Data records:
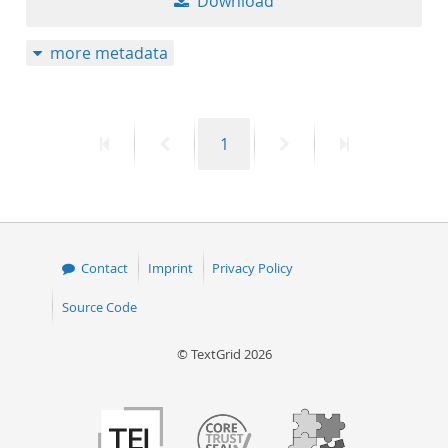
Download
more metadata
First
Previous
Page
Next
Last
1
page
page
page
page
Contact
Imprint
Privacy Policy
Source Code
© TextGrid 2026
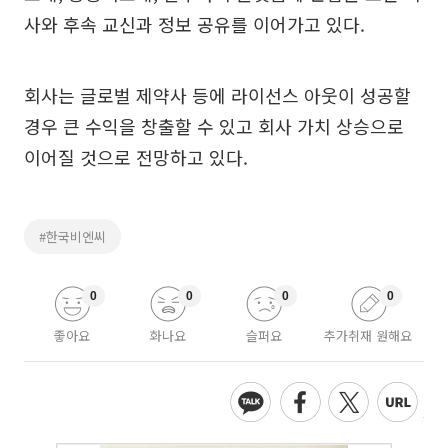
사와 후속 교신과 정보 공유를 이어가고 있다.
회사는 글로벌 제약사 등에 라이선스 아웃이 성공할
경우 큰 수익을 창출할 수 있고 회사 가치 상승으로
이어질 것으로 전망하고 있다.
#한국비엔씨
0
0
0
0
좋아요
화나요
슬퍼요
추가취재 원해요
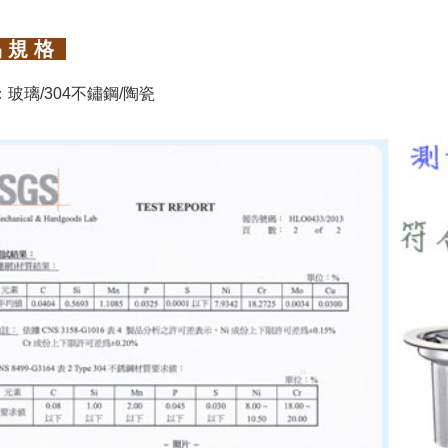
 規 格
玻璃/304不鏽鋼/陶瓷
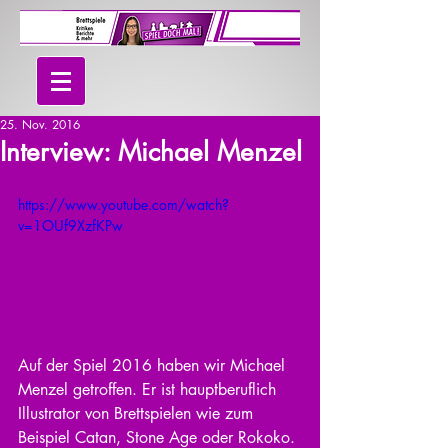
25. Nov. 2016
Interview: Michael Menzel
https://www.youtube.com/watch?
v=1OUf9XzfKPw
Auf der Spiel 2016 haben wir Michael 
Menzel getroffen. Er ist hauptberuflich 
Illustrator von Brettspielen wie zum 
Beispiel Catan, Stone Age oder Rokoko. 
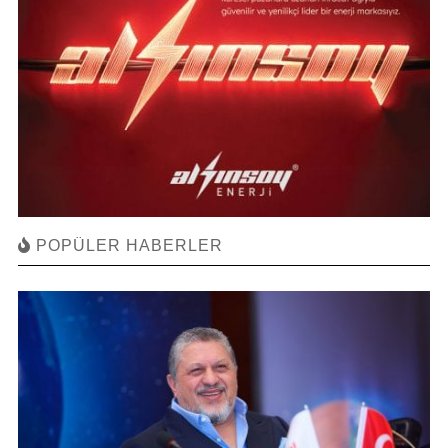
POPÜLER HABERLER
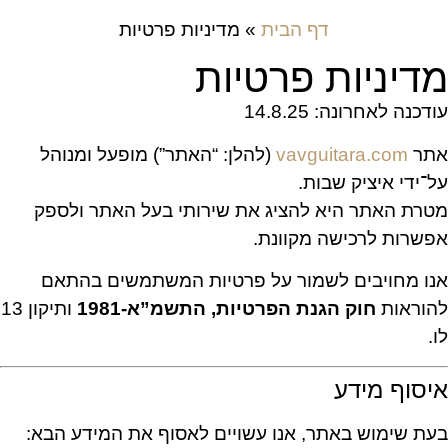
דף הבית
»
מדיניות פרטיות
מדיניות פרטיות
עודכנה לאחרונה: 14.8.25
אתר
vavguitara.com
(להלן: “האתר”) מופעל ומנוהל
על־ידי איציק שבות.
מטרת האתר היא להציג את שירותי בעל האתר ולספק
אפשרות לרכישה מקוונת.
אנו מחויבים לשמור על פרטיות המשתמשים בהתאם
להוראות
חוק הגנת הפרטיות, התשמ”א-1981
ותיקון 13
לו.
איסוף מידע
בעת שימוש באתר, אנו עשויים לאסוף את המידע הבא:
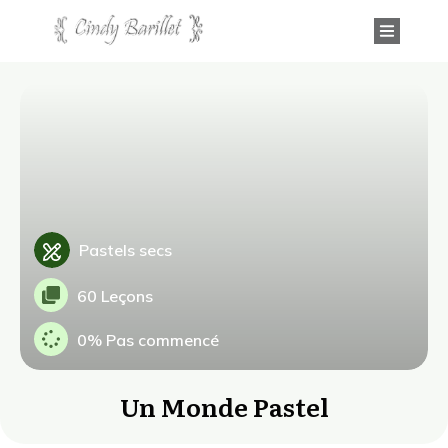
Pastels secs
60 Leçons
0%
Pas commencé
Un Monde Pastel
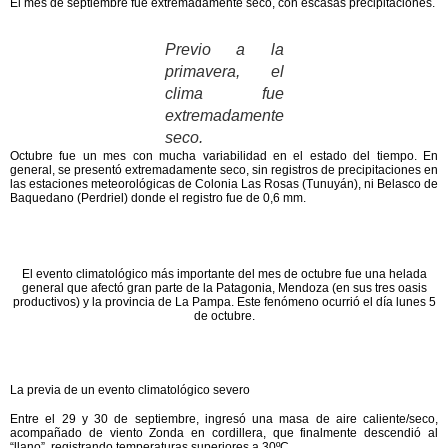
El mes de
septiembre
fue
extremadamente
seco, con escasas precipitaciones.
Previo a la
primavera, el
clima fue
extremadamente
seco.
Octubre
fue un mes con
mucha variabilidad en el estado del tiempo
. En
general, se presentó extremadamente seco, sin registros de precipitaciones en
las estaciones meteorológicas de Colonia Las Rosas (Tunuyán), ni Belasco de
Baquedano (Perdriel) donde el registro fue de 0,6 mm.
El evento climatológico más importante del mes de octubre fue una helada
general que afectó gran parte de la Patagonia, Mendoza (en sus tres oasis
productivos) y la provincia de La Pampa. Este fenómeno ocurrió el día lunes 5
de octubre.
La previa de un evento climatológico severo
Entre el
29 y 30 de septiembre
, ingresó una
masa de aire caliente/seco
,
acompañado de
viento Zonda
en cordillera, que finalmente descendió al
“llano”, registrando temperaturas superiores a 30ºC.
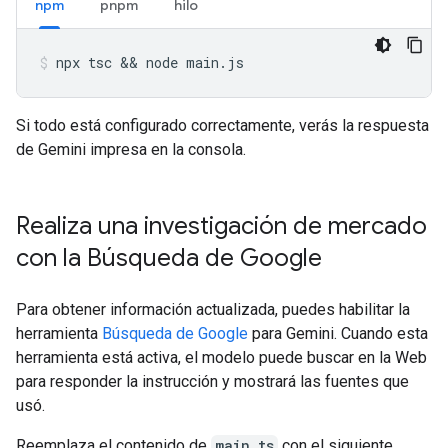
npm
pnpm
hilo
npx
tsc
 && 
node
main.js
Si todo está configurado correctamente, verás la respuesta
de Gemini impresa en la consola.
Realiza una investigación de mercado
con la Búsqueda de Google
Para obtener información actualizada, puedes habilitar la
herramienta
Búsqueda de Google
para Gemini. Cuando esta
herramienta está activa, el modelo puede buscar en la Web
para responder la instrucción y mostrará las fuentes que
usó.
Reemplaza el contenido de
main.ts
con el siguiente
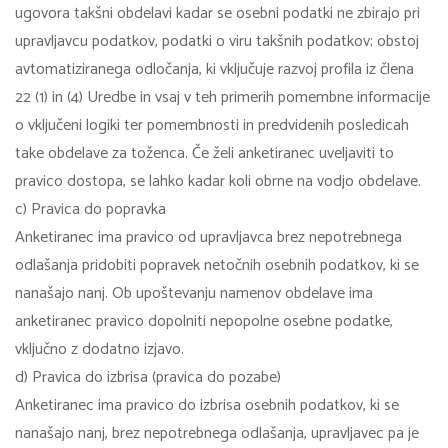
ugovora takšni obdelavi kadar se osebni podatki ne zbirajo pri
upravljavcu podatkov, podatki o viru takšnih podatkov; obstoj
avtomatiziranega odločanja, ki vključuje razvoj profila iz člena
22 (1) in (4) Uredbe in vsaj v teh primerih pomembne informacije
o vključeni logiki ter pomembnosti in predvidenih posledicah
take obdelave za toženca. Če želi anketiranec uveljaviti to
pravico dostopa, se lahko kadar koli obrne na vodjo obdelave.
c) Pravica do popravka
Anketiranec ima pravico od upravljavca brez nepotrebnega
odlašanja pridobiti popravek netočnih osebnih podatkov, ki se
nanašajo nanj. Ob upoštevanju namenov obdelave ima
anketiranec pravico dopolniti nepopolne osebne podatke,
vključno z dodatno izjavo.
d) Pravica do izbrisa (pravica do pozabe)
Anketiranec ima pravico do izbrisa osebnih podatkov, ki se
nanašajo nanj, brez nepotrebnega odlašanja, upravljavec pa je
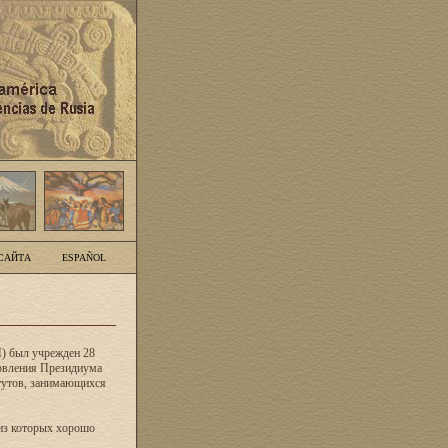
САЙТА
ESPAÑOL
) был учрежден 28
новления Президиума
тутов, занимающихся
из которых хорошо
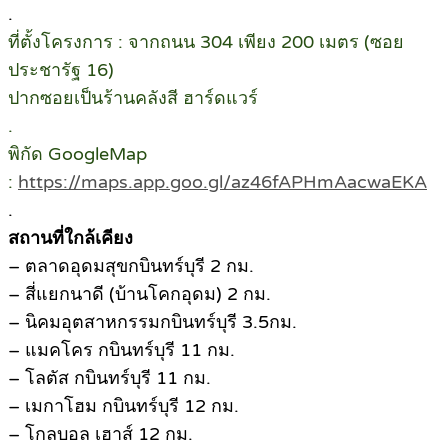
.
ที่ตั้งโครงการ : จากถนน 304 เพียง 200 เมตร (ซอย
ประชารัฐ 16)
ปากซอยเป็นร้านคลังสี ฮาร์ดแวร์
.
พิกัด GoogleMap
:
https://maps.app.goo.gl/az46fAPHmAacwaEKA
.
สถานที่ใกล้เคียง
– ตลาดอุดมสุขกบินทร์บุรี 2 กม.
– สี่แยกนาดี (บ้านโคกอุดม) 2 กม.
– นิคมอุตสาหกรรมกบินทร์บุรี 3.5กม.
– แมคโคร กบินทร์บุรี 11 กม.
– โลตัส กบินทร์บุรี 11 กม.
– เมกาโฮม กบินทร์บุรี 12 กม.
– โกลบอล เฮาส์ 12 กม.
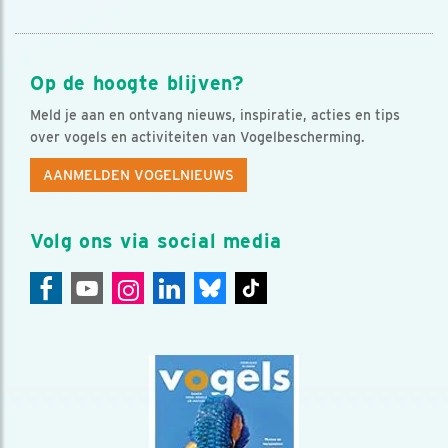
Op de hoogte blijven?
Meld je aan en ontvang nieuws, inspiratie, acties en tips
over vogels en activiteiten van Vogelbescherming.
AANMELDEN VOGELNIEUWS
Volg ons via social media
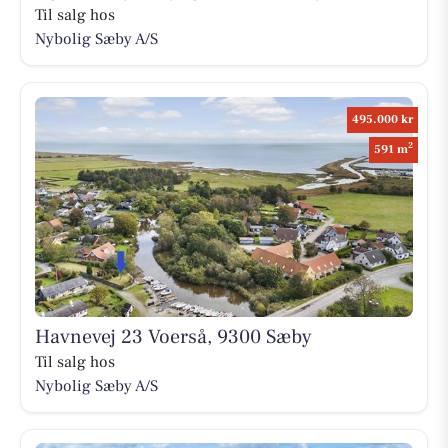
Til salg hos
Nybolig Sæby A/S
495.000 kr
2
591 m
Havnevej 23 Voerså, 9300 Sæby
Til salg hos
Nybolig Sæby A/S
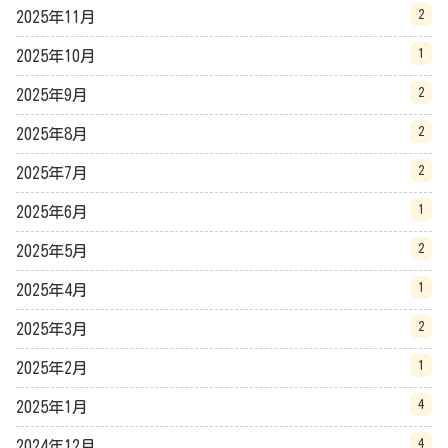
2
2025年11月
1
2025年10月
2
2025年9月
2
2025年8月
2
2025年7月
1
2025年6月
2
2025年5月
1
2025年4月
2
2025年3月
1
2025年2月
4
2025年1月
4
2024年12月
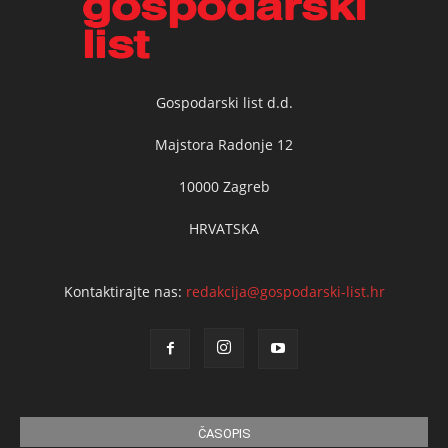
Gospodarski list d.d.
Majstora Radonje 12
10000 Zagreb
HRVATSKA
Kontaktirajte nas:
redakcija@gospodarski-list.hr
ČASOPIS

What to work on: In the copy, include each line from the start of the material through the line with "vavguitara.com", word for word, but none of the pictures.

Task result:
Download
more metadata
First
Previous
Page
Next
Last
1
page
page
page
page
Contact
Imprint
Privacy Policy
Source Code
© TextGrid 2026
사와 후속 교신과 정보 공유를 이어가고 있다.
회사는 글로벌 제약사 등에 라이선스 아웃이 성공할
경우 큰 수익을 창출할 수 있고 회사 가치 상승으로
이어질 것으로 전망하고 있다.
#한국비엔씨
0
0
0
0
좋아요
화나요
슬퍼요
추가취재 원해요
 規 格
玻璃/304不鏽鋼/陶瓷
25. Nov. 2016
Interview: Michael Menzel
https://www.youtube.com/watch?
v=1OUf9XzfKPw
Auf der Spiel 2016 haben wir Michael 
Menzel getroffen. Er ist hauptberuflich 
Illustrator von Brettspielen wie zum 
Beispiel Catan, Stone Age oder Rokoko. 
POPÜLER HABERLER
דף הבית
»
מדיניות פרטיות
מדיניות פרטיות
עודכנה לאחרונה: 14.8.25
אתר
vavguitara.com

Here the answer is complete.